▶ _Trecho extraído_
________________

A banca testa o conhecimento dos requisitos específicos das operações de crédito por antecipação de receita, previstos no art. 38 da LRF. Vejamos o dispositivo:
Art. 38LC-101-2000
Art. 38 — A operação de crédito por antecipação de receita destina-se a atender insuficiência de caixa durante o exercício financeiro e cumprirá as exigências mencionadas no art. 32 e mais as seguintes:
II — deverá ser liquidada, com juros e outros encargos incidentes, até o dia dez de dezembro de cada ano;
IV — estará proibida:a) — enquanto existir operação anterior da mesma natureza não integralmente resgatada;b) — no último ano de mandato do Presidente, Governador ou Prefeito Municipal.
A tabela abaixo resume as principais regras:
Requisito
Regra
Prazo de liquidação
Até 10 de dezembro do exercício (inciso II)
Proibição de nova ARO
Se houver ARO anterior não resgatada (inciso IV, "a")
Proibição temporal
Último ano de mandato (inciso IV, "b")
Exceção à "regra de ouro"
ARO liquidada no prazo não é computada para o limite de despesas de capital (art. 38, §1º)
ARO (art. 38 LRF): Requisitos (Destinação: insuficiência de caixa, Liquidação: até 10/dez do exercício); Vedações (ARO anterior não resgatada, Último ano de mandato); Exceção à regra de ouro (ARO liquidada no prazo, Não computa no limite de capital)
Alternativa A — ❌ Incorreta
Afirma que a repetição de ARO em exercício subsequente é vedada. Erro: a lei proíbe apenas enquanto existir ARO anterior não integralmente resgatada (art. 38, IV, "a"). Se a primeira for quitada até 10/12, a segunda é permitida, desde que respeitadas as demais condições. A alternativa também menciona vedação no "mesmo mandato", o que não é correto: a proibição é no último ano de mandato, não em todo o mandato.
Alternativa B — ❌ Incorreta
Alega que a primeira ARO é ilegal por destinar recursos a despesas correntes, invocando a "regra de ouro" (art. 167, III, CF). Erro: a ARO tem por finalidade justamente atender insuficiência de caixa para despesas correntes, e, se liquidada até 10/12, não é computada para o limite da regra de ouro (art. 38, §1º da LRF). Portanto, a destinação a despesas correntes é lícita, desde que cumpridos os requisitos.
Alternativa C — ❌ Incorreta
Considera ambas as operações regulares, desde que observados limites de endividamento e incorporação à dívida consolidada. Erro: ignora a vedação do art. 38, IV, "a": a segunda ARO é proibida se a primeira não foi integralmente resgatada. O enunciado não informa o resgate, logo não se pode presumir a legalidade da segunda. Além disso, a ARO não é incorporada à dívida consolidada da mesma forma que outras operações; a LRF trata a ARO como operação de curto prazo com regras específicas.

________________

▶ _Listagem fornecida_

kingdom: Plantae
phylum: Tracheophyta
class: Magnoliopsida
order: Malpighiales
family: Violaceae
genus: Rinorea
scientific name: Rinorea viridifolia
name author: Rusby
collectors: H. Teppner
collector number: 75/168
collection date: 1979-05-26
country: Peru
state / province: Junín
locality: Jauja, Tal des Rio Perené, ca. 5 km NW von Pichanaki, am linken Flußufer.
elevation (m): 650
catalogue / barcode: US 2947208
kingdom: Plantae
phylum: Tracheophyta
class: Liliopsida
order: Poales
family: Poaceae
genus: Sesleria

________________

▶ _Tarefas propostas_
a. No texto sobre as operações de crédito por antecipação de receita, até que data a operação deve ser liquidada com juros e outros encargos?
b. Liste todos os itens da coluna "Requisito" da tabela apresentada no texto sobre as operações de crédito por antecipação de receita.
c. Prossiga com o texto sobre as operações de crédito por antecipação de receita a partir da última frase apresentada.
A listagem vem de uma fonte diferente da do texto.

▶ _Respostas dos exercícios_
a. Até o dia dez de dezembro de cada ano.

b. Prazo de liquidação; Proibição de nova ARO; Proibição temporal; Exceção à "regra de ouro".

c.
Alternativa D — ✅ Correta ⟵ GABARITO
Afirma que a primeira ARO deve ser liquidada até 10/12 e que a segunda é vedada se a primeira não foi resgatada. Correto: reproduz fielmente os incisos II e IV, "a", do art. 38 da LRF. A primeira ARO, realizada no exercício corrente, deve ser quitada até 10 de dezembro. A segunda, realizada no exercício seguinte sem indicação de resgate da primeira, está proibida pela alínea "a".
Alternativa E — ❌ Incorreta
Alega que ambas as operações seriam ilegais no último quadrimestre do mandato, exceto se destinadas a déficit previdenciário. Erro duplo: (1) a proibição temporal é no último ano de mandato, não no último quadrimestre (art. 38, IV, "b"); (2) não há exceção para despesas previdenciárias na LRF para ARO. A exceção prevista no art. 167, §6º da CF (para créditos suplementares com finalidade precisa) não se aplica à ARO. Portanto, a alternativa é falsa.
NÃO CAIA NESSA!
A banca explora dois erros comuns: confundir o prazo da proibição de ARO no último ano de mandato (art. 38, IV, "b") com "último quadrimestre", e inventar uma exceção inexistente para déficit previdenciário. Lembre-se: a LRF é taxativa — ARO é proibida no último ano de mandato, sem exceções. Além disso, a "regra de ouro" (art. 167, III, CF) não impede a ARO para despesas correntes, desde que liquidada no prazo (art. 38, §1º). Fique atento a esses detalhes!
Gabarito: letra D — apenas a alternativa D está correta.